16 March 2026
It appears that our human-rights-lawyer Prime Minister — whose government is now planning to restrict the ancient right to trial by jury — has forgotten his own report and views.
Before becoming Prime Minister, Sir Keir Starmer KC concluded that scrapping jury trials had led to wrongful convictions in Northern Ireland in the 1990s. According to a report uncovered by The Telegraph, he found that removing juries from Troubles-era Crown Court trials resulted in cases “failing to secure reliable convictions based on properly tested evidence”.
This is yet another awkward revelation that threatens to undermine the Government’s efforts to curb the right to trial by jury — in what constitutes the biggest assault on English liberty in over 800 years.
The Courts and Tribunals Bill — which includes the proposed jury reforms — passed its second reading in the House of Commons last week. However, Labour MP and former Shadow Attorney General Karl Turner, who has been leading the Labour revolt against the proposals, says he has the numbers to challenge the Government at report stage.
Last week the Justice Secretary, David Lammy, was forced to guarantee that a Labour rebel would be given a place on the Public Bill Committee in an attempt to prevent a large rebellion at second reading. The membership of the committee is expected to be announced this week, with the first oral evidence session scheduled for Wednesday 25 March.
The unearthed report further highlights the Prime Minister’s apparent change of position. Earlier this year, Sir Keir argued that restricting jury trials was a “fundamental argument of principle” necessary to deliver justice to victims of crime.
Yet the report he helped write in 1992 concluded that removing juries “enables wrongful convictions to occur in the absence of any procedural or judicial error”.

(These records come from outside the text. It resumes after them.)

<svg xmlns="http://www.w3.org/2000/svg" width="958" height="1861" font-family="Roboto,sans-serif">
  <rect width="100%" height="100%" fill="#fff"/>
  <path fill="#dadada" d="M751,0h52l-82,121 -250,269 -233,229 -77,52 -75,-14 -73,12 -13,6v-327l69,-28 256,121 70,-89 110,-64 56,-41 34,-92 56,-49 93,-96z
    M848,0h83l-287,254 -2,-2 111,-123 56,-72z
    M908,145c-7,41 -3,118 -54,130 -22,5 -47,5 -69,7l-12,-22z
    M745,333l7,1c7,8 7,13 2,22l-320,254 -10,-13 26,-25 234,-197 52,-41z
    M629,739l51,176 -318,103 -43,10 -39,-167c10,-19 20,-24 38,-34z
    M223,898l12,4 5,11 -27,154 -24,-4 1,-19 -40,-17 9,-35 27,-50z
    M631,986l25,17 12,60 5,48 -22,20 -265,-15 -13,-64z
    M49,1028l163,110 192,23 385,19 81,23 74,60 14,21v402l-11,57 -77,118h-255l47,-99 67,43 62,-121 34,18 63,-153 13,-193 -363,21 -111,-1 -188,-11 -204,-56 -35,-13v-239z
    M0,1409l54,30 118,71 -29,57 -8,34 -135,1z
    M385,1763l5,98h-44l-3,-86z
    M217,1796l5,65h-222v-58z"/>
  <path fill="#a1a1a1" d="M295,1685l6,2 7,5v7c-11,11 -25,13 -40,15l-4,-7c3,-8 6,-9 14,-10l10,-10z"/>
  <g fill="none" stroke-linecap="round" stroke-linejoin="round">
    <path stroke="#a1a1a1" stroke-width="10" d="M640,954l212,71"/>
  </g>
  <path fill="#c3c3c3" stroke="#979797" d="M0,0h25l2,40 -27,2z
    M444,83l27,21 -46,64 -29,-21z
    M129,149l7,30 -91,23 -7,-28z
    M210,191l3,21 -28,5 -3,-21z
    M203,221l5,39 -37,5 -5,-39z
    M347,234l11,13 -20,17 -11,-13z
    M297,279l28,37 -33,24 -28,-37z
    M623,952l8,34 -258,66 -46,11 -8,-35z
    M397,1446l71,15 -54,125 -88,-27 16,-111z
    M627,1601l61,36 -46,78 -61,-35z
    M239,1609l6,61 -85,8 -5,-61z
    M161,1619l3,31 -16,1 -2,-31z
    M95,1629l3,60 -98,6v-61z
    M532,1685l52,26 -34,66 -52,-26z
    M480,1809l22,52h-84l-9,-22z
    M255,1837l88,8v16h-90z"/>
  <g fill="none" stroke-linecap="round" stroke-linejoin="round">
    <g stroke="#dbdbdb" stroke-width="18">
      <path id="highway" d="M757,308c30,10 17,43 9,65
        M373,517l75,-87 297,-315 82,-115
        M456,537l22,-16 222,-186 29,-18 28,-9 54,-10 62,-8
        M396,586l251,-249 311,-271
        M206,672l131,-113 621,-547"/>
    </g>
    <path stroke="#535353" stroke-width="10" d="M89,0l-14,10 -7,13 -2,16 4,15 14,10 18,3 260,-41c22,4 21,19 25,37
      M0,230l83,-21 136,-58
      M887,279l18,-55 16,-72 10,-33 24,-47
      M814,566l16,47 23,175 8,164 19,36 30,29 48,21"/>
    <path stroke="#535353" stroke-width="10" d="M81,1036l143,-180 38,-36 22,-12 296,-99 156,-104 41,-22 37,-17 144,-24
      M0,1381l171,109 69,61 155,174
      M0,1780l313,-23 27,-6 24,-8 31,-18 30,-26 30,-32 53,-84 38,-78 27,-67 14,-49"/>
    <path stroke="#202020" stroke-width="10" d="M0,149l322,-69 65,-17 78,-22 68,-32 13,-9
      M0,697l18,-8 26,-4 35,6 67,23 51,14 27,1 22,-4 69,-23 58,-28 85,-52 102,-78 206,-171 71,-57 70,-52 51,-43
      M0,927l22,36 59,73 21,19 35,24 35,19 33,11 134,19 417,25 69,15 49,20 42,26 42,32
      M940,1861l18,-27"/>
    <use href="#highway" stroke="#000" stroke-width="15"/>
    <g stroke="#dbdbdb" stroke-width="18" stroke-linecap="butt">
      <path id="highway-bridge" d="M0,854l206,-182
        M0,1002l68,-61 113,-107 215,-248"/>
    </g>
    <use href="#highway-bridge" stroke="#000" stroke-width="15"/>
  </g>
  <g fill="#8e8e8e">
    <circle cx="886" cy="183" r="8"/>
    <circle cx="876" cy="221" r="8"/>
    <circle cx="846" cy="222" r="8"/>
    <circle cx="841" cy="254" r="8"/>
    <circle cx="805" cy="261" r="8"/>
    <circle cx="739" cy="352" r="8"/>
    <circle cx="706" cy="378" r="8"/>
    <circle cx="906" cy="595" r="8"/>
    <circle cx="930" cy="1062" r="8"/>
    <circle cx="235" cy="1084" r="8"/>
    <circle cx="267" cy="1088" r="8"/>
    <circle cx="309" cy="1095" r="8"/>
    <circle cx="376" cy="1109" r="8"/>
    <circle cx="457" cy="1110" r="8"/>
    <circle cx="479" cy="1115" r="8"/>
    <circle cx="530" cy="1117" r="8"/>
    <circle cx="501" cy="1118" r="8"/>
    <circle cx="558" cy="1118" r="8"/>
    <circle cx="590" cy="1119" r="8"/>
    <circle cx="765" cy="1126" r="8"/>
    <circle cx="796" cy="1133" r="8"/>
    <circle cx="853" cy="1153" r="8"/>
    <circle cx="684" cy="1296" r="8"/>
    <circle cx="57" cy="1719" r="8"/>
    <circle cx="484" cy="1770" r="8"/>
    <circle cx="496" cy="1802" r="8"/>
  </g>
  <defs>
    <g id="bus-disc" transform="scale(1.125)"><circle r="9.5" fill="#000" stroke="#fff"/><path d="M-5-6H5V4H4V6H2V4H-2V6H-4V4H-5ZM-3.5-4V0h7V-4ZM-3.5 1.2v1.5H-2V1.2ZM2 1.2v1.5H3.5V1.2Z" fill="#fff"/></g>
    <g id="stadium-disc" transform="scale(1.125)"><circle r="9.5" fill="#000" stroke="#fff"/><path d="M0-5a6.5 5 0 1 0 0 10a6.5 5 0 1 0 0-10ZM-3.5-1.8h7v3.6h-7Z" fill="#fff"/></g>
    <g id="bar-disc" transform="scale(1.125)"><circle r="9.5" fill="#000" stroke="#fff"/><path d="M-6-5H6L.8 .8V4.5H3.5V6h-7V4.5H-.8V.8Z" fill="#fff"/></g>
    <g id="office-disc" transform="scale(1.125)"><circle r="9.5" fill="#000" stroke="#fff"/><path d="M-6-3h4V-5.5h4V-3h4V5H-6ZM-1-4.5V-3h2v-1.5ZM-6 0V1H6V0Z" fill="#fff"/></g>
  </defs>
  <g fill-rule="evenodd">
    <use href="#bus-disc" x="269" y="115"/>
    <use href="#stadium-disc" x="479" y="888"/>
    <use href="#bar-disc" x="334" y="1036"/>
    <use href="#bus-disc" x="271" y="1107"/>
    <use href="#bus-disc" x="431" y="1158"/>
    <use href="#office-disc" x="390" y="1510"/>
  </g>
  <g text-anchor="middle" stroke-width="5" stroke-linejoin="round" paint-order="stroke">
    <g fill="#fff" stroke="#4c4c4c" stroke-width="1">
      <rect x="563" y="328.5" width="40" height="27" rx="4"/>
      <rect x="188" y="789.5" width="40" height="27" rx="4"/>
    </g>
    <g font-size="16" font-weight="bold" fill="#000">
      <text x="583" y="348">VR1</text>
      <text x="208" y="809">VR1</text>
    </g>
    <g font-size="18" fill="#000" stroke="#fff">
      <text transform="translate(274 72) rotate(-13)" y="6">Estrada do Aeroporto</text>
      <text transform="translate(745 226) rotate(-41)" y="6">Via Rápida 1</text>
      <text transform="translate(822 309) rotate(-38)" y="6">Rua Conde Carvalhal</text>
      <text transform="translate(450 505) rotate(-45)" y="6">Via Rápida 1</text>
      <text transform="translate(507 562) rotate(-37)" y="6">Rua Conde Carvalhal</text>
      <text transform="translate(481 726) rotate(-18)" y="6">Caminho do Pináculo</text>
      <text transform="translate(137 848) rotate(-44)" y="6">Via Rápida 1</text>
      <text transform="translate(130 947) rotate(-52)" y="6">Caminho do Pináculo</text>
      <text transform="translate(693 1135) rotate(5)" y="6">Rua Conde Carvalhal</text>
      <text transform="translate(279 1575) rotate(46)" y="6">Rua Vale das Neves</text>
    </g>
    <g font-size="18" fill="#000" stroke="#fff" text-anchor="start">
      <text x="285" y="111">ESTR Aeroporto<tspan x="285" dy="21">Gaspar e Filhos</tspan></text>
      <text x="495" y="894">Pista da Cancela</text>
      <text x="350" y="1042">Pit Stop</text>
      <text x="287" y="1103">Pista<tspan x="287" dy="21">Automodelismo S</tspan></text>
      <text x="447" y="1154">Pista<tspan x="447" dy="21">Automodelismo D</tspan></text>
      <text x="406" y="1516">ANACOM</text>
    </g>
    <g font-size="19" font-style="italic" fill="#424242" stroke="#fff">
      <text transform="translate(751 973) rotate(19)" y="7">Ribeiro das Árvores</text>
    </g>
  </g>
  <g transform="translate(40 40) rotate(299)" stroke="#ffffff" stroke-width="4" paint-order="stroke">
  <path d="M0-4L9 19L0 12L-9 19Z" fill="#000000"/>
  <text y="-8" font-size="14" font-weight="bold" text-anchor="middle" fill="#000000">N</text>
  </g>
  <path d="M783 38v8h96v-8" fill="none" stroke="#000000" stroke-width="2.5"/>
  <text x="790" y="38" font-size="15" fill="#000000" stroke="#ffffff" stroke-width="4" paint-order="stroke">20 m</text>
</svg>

The report examined the operation of the Diplock Court system in Northern Ireland and warned that without juries it becomes “more difficult to raise reasonable doubt”, making convictions far more likely. It also described the process as “bordering on ‘conveyor-belt’ justice”.
Nick Timothy, the Conservative MP and Shadow Justice Secretary, said the Prime Minister “should read the report he helped craft and stop his attack on jury trials”.
He added: “The report contains many of the arguments that critics in Parliament and the legal profession have made against the Bill. Judge-only trials remove vital protections for defendants and place additional burdens and scrutiny on judges.”
Jury trials have been a central feature of the English criminal justice system for centuries and are a principle that Britain has exported across the world. Yet David Lammy now wants to restrict access to jury trials in a move that the Four Criminal Bars have warned would undermine public trust in the justice system.
Under the proposals, juries would be reserved primarily for the most serious offences — including murder, rape and manslaughter — and other crimes carrying sentences of more than five years.
Karl Turner, who is leading the Labour rebels, said: “Like David Lammy, the Prime Minister knows full well that doing away with jury trials in serious criminal cases — those that currently carry sentences of up to three years’ imprisonment — is unjust, unworkable, unpopular and unnecessary. The tragedy is that Keir Starmer, as Prime Minister, knows the cost of jury trials but is prepared to ignore the value of this 800-year-old right of those accused and prosecuted by the state.”